Document passage:
———
Outside the 7-11 we made fast friends with a woman running a locksmith’s kiosk as we were cleaning and bandaging Scott’s finger. She later approached us with some tangerines and a big grin, offering them to us as a gift.

A fine type.

Back on the road, we made short work of the trip back to Dane’s place, thinking of that Das Racist lyric “People on the street eating chicken and meat.”

So we stopped at a street vendor outside his apartment building and examined the offerings.

The grilled beef looked especially appealing, so we ordered one up.

We retired to the vicinity of a certain street food stall that we knew to serve up amazing grilled meats, of which we procured many, with garnish.

Team Wheeling in Sangklaburi

The next day, we saddled up to the counter at the P.Guesthouse in Sangklaburi, and began the arduous process of procuring bicycles for the entire nine-person team. With the Speed TRs always around, Scott and I had forgotten how much time we had spent during the pilot study finding bicycles. And how piss-poor the cycles usually were.
———
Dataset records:
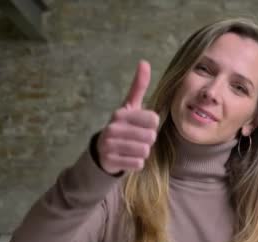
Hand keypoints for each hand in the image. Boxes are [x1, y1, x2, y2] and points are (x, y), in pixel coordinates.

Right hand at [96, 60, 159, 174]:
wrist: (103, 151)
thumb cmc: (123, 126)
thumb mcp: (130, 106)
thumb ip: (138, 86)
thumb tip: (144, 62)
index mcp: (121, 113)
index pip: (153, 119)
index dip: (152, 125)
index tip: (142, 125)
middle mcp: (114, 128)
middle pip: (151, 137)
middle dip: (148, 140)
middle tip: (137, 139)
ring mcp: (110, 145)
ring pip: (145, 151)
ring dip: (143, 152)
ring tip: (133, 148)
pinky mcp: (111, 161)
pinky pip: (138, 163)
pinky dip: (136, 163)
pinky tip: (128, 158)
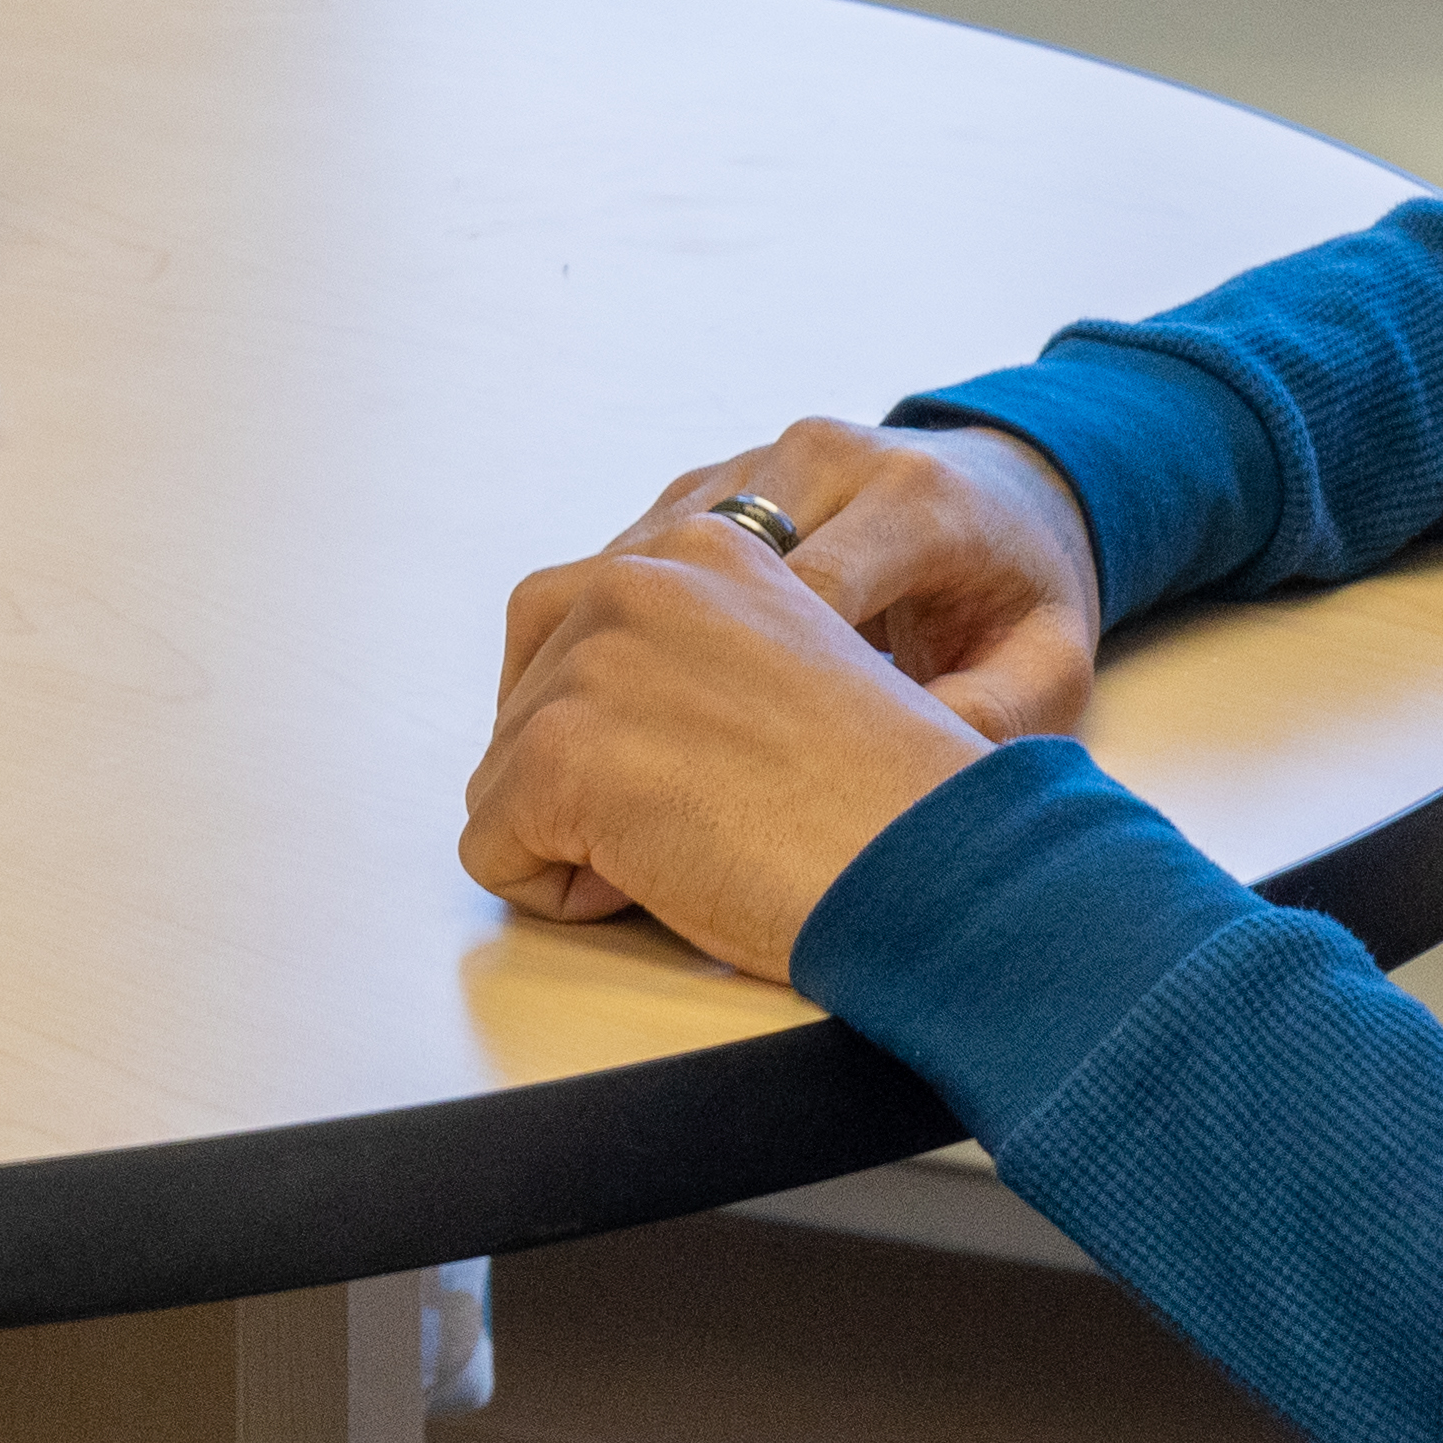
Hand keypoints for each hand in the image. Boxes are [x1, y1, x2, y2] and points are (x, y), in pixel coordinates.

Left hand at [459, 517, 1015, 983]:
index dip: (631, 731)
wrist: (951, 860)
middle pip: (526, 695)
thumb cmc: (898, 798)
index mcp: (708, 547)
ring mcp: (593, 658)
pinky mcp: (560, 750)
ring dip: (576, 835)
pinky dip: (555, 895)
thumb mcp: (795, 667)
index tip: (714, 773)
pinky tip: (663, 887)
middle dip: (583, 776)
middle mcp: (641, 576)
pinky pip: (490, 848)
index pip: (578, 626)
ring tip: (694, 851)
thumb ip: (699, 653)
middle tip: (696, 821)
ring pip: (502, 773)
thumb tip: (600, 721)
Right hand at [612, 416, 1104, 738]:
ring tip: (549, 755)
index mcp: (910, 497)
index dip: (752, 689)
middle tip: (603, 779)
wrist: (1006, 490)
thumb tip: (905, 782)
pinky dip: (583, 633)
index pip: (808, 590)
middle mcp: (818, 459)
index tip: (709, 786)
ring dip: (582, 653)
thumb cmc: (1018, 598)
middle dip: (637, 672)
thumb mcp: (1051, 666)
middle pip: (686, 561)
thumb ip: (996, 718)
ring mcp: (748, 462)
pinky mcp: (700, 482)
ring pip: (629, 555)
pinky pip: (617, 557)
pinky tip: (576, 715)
———
Problem:
Please resume the travel account of the cycling team in Sangklaburi, picking up right after its final sentence.

Response below:
Three guest houses, a few repairs, and many rejected cycles later, we took off, all in a great mass, headed for the town.

We were quite a squadron, most of us on cycles that were too small for us, and almost all of us riding bikes that moaned and squawked with each pedal. Our first waypoint was the van station, where some of the team was to purchase tickets to go back that evening. Scott and I would be staying for a few more days, so we took that opportunity to acquire a few cups of iced coffee from a delightful local vendor, which while she spoke no English, took very good care of us, providing us with strong iced coffee, made with freshly ground beans in an old plastic espresso machine, and giving us a plate of friend banana pieces, which were sugared and spiced in a most intriguing way.

With tickets purchased, we got back on the cycles, and set into the wheel. The sun was hot, and we were an ungainly group. We quickly made our way out of town, not so much because of the speed of our wheeling, but because the town itself was rather small. Soon we were wheeling along the fantastic, rarely trafficked roads of rural Thailand.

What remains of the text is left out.